Please report how many lines of the following entries hold the word "Cooke", giving the number alone.

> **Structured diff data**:

*****

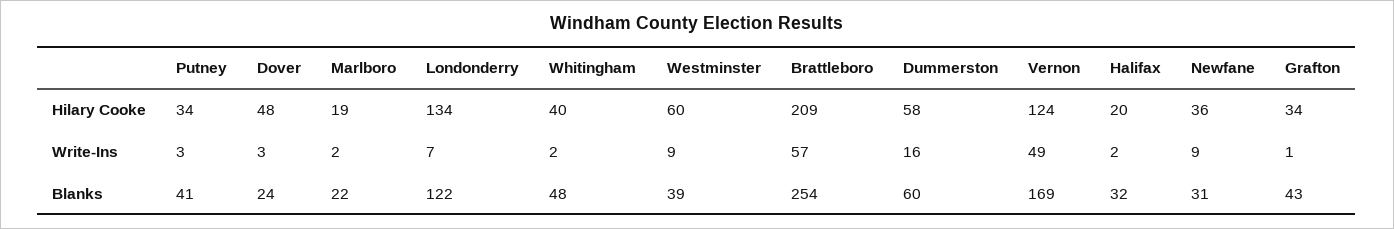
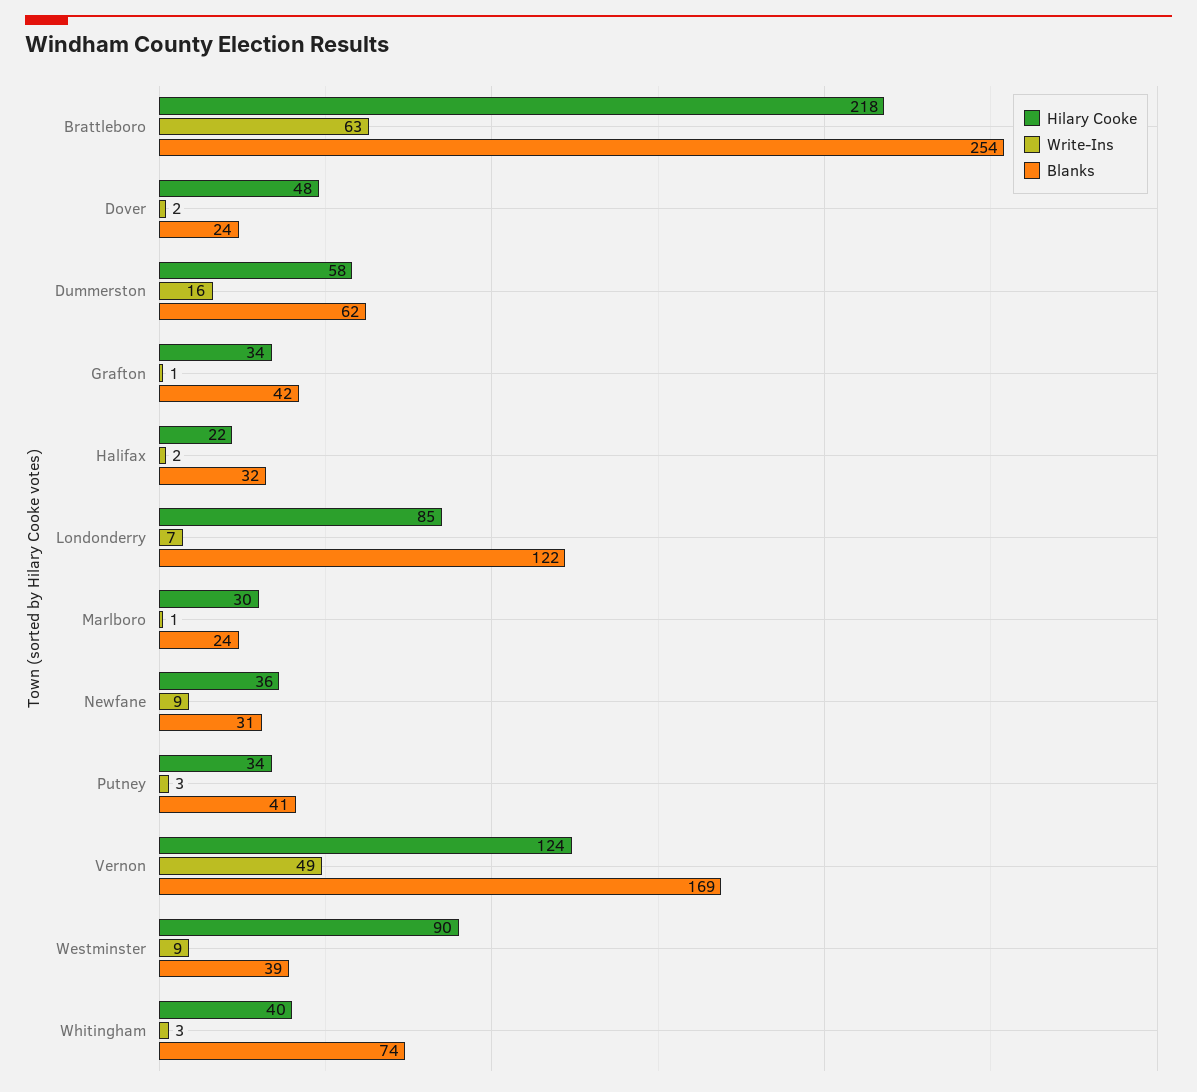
Hilary Cooke, Marlboro: 19 -> 30
Hilary Cooke, Londonderry: 134 -> 85
Hilary Cooke, Westminster: 60 -> 90
Hilary Cooke, Brattleboro: 209 -> 218
Hilary Cooke, Halifax: 20 -> 22
Write-Ins, Dover: 3 -> 2
Write-Ins, Marlboro: 2 -> 1
Write-Ins, Whitingham: 2 -> 3
Write-Ins, Brattleboro: 57 -> 63
Blanks, Marlboro: 22 -> 24
Blanks, Whitingham: 48 -> 74
Blanks, Dummerston: 60 -> 62
Blanks, Grafton: 43 -> 42

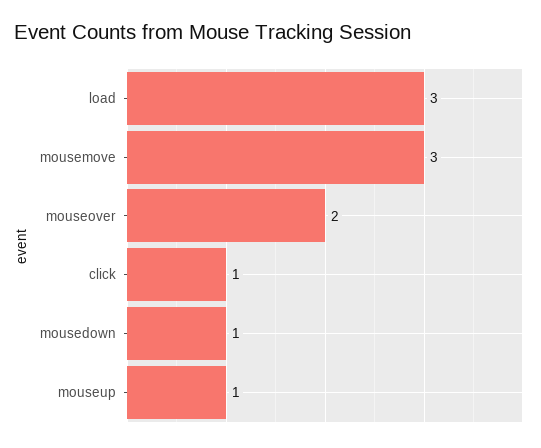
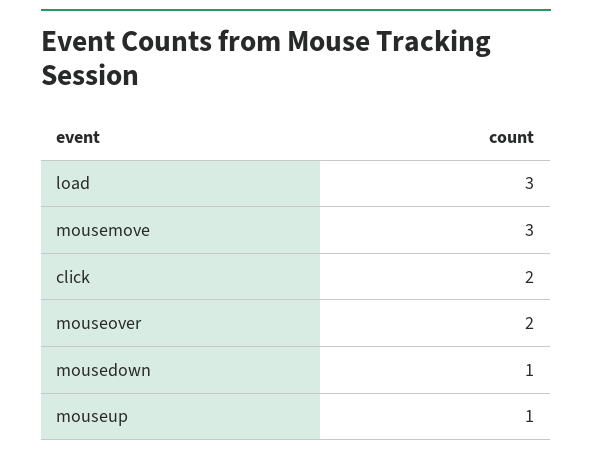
click: 1 -> 2

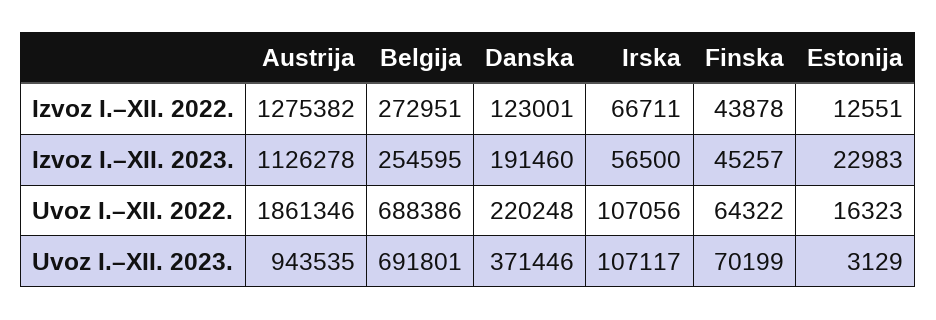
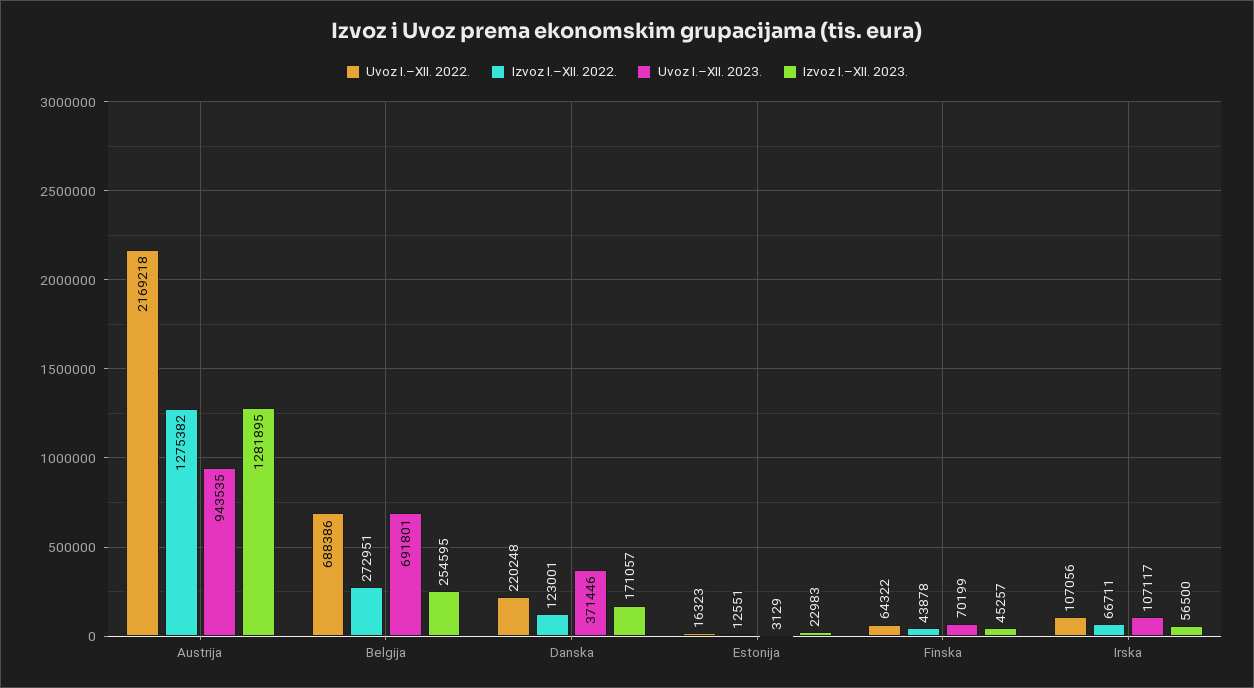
Izvoz I.–XII. 2023., Austrija: 1126278 -> 1281895
Izvoz I.–XII. 2023., Danska: 191460 -> 171057
Uvoz I.–XII. 2022., Austrija: 1861346 -> 2169218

*****

> **RESPONSE TO THE TASK**: 5